While the relatively small sample size limited detailed waveform analyses across subtypes and introduced some variability due to the inclusion of both constant and intermittent strabismic subjects, these factors did not significantly affect viewing-eye FEM outcomes. A key limitation of our study is that ocular dominance was defined solely based on the eye with superior visual acuity. While this operational approach was practical for our analysis—given prior studies demonstrating a link between fixation eye movements and acuity performance—it is important to recognize that ocular dominance is a multifactorial phenomenon that cannot be fully characterized by acuity alone. Previous research has shown that dominance influences various aspects of visual perception, including binocular rivalry, stereopsis, and visual acuity, and that multiple assessment techniques are recommended for accurate classification [
73,
74,
75]. Future studies should incorporate multiple tests of ocular dominance—such as sighting dominance, sensory dominance, and binocular rivalry measures—to provide a more comprehensive characterization. Additionally, examining the relationship between ocular dominance and FEMs using these complementary methods will help clarify whether dominance exerts a measurable influence on fixation stability in strabismic subjects without amblyopia. Further, although the groups were not perfectly age-matched, prior work indicates that age does not significantly influence interocular FEMs [
76], making it unlikely that minor age differences contributed to the observed FEM patterns. Another limitation arises from the varying subtypes of strabismus across strabismic subjects with and without amblyopia. As the majority of strabismic amblyopia subjects either had infantile strabismus or accommodative esotropia, whereas those with strabismus without amblyopia were more likely to have exotropia, the sample size within individual strabismus subgroups was insufficient to permit meaningful comparisons of fixational eye movements across specific diagnoses (e.g., intermittent exotropia, accommodative esotropia). Future studies with larger cohorts will be important to systematically examine subtype-specific differences in fixational eye movements and to determine how fixation instability may vary across distinct forms of strabismus.

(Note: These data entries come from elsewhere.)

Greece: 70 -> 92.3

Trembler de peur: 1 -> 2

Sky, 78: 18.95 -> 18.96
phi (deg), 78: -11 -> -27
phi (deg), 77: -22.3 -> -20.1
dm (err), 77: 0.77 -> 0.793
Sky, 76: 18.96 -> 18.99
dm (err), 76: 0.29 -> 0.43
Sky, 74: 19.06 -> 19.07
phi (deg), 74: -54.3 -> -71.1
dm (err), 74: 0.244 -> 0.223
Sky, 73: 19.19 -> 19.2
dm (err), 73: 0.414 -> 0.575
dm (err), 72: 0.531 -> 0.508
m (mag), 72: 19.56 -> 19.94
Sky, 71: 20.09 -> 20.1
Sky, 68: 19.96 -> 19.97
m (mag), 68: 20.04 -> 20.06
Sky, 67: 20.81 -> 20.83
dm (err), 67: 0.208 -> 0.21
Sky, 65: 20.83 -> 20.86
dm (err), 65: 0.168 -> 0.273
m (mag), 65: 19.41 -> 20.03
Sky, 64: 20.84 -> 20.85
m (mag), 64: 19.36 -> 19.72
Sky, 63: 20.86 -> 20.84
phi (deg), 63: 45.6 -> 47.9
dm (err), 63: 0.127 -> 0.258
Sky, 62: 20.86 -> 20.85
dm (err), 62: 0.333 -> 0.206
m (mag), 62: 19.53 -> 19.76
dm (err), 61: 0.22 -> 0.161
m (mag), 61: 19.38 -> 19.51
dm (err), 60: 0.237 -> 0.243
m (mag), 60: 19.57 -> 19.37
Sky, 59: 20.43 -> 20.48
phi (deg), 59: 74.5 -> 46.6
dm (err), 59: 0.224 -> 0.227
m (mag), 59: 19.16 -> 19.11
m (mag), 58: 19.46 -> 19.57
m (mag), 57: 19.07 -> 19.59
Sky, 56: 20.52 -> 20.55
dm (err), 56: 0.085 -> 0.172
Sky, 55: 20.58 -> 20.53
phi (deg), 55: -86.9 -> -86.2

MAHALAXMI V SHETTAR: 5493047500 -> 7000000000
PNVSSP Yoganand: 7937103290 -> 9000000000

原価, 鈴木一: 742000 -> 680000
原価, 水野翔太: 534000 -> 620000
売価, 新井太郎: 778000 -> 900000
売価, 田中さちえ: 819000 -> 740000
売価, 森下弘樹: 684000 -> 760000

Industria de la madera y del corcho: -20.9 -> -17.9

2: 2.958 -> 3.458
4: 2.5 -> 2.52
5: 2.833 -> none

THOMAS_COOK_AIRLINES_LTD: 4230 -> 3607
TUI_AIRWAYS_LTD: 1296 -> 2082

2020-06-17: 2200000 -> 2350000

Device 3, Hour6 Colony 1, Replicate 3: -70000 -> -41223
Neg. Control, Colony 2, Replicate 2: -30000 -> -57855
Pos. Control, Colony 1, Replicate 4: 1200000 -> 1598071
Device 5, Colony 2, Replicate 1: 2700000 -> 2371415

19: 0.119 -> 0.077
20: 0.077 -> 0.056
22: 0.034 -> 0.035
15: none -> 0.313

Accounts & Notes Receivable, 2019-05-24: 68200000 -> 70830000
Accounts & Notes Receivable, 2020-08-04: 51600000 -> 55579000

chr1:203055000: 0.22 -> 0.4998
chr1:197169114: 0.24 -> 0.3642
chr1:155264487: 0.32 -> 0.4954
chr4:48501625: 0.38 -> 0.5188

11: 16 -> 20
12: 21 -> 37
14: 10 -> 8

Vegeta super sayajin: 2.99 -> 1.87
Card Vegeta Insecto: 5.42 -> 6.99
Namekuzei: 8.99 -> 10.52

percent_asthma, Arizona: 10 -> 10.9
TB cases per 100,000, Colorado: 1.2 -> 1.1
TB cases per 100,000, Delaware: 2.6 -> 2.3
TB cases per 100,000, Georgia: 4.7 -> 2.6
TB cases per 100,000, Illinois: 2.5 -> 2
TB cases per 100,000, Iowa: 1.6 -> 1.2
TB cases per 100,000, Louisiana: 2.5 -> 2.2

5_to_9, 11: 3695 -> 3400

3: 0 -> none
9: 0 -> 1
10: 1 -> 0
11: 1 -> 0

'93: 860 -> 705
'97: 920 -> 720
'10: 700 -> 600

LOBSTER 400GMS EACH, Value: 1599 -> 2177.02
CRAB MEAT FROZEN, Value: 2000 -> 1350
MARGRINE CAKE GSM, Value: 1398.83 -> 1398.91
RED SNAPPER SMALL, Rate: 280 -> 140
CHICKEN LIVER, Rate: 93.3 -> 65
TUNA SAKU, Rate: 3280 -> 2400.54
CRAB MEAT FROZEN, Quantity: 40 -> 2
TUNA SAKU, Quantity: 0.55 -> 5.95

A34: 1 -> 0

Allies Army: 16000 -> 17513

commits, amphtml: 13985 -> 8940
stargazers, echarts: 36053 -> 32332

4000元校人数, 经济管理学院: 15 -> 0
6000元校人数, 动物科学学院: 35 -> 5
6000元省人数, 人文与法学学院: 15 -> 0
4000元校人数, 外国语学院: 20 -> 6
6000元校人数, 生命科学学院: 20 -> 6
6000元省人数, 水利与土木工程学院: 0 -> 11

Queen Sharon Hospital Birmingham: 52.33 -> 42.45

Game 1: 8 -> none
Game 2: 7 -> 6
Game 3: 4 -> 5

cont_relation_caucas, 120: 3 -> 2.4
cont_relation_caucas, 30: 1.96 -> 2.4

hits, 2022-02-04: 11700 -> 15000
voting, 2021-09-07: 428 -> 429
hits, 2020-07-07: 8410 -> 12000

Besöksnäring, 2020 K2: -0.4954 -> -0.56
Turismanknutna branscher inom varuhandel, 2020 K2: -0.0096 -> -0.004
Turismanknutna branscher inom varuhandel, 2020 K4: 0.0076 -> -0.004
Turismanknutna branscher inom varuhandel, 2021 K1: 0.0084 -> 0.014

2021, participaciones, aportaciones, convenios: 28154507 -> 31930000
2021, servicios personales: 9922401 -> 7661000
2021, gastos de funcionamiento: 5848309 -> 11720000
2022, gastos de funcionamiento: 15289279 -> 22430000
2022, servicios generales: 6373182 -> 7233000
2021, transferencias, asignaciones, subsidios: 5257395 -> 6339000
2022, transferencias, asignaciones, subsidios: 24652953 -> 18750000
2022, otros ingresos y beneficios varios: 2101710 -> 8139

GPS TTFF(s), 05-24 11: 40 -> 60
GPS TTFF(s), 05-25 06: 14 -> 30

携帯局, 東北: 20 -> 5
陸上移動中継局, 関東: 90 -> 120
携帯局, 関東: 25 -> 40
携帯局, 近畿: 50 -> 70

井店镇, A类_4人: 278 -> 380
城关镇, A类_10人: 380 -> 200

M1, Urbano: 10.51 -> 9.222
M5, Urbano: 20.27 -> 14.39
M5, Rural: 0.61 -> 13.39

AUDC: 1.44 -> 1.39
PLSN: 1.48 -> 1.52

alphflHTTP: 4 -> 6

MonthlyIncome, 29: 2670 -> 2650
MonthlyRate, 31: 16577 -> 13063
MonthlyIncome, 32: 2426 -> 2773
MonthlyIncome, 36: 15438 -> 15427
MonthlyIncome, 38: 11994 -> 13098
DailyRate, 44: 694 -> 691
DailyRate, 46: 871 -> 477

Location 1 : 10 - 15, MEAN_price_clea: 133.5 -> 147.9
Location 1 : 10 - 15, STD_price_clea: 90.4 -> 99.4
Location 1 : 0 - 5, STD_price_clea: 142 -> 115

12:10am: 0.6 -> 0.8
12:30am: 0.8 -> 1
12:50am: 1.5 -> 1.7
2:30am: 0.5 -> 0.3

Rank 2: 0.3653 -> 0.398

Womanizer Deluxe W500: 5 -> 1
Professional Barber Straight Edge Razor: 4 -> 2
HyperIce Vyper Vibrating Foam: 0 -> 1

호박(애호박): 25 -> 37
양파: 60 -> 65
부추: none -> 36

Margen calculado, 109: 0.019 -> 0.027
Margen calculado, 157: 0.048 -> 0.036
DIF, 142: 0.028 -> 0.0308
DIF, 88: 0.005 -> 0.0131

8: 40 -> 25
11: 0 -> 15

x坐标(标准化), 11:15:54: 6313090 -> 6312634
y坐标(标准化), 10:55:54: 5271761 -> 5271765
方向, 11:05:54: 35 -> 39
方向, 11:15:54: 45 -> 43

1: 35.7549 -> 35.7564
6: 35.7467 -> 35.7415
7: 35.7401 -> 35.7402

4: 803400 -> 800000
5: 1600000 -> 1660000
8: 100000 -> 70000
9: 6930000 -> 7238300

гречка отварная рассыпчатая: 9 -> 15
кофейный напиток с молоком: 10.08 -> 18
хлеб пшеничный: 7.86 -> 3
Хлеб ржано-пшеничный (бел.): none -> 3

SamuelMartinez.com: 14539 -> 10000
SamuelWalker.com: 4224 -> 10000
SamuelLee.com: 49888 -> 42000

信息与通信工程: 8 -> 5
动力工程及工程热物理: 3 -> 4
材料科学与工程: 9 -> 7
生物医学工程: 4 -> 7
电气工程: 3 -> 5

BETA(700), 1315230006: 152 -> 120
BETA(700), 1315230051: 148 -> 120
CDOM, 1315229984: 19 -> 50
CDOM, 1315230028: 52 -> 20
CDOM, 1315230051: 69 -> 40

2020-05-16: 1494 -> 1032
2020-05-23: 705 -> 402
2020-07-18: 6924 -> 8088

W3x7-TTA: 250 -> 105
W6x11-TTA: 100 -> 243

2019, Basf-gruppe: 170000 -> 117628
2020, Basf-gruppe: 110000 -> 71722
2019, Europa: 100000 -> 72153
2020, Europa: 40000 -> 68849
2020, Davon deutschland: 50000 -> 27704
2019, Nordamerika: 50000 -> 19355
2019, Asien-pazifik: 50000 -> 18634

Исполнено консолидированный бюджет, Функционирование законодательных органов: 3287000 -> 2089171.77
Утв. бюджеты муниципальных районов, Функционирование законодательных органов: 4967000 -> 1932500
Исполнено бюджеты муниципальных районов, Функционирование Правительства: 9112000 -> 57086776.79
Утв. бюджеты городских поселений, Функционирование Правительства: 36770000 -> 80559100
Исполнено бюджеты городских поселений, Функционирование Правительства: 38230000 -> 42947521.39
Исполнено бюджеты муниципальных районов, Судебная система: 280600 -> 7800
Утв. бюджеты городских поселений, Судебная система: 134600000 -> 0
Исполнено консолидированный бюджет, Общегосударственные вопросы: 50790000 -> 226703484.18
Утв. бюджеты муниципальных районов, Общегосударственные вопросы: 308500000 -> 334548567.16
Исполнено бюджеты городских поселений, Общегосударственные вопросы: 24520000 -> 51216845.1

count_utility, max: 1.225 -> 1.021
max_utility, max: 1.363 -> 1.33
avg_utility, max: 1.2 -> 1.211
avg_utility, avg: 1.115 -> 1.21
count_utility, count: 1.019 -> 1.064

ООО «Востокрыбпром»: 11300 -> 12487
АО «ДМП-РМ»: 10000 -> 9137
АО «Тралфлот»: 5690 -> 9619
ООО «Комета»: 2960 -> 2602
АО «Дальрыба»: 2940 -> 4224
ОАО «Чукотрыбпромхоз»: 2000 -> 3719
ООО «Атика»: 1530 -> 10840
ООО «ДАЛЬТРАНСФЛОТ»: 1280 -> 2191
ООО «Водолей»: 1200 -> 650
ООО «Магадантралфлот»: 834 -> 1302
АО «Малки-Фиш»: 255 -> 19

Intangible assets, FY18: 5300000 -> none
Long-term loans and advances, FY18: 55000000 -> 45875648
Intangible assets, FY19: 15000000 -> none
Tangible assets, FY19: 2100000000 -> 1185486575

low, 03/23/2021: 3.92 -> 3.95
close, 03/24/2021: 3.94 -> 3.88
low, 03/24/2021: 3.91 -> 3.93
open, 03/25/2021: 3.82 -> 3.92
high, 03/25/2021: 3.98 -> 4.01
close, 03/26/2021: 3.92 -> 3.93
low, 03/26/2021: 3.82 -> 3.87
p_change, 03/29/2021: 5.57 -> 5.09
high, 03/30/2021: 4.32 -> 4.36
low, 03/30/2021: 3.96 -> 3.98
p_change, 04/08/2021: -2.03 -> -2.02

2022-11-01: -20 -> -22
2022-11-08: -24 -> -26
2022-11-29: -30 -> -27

In summary, this study highlights robust mechanistic links between visual input and oculomotor control, demonstrating that fixation instability, vergence instability, and eye deviation are differentially modulated in strabismic individuals with and without amblyopia. The strong association between visual acuity and FEM metrics suggests that eye-tracking-based measures may serve as objective indicators of visual function in strabismus and amblyopia, although these relationships must be interpreted in the context of the frequent co-occurrence of these conditions. Notably, interocular differences in FEMs were pronounced only in strabismic individuals with amblyopia. As portable, high-resolution eye-tracking technologies and AI (artificial intelligence)-based analytic tools continue to advance, integrating such metrics with normative and pathological fixation-instability datasets may support earlier and more accurate amblyopia detection—particularly in young children who cannot reliably complete standard acuity assessments. Additionally, the differential effects of viewing conditions on vergence instability and eye deviation underscore the value of evaluating both binocular and monocular states when considering interventions such as occlusion therapy, binocular training, or surgery. Taken together, the distinct oculomotor signatures identified here provide new insight into sensory–motor integration deficits in strabismus and amblyopia and lay important groundwork for diagnostic innovation. Future studies should extend this work to younger populations, including infants and toddlers, to characterize the developmental trajectory of FEMs and identify early oculomotor markers predictive of amblyopia risk and treatment outcomes.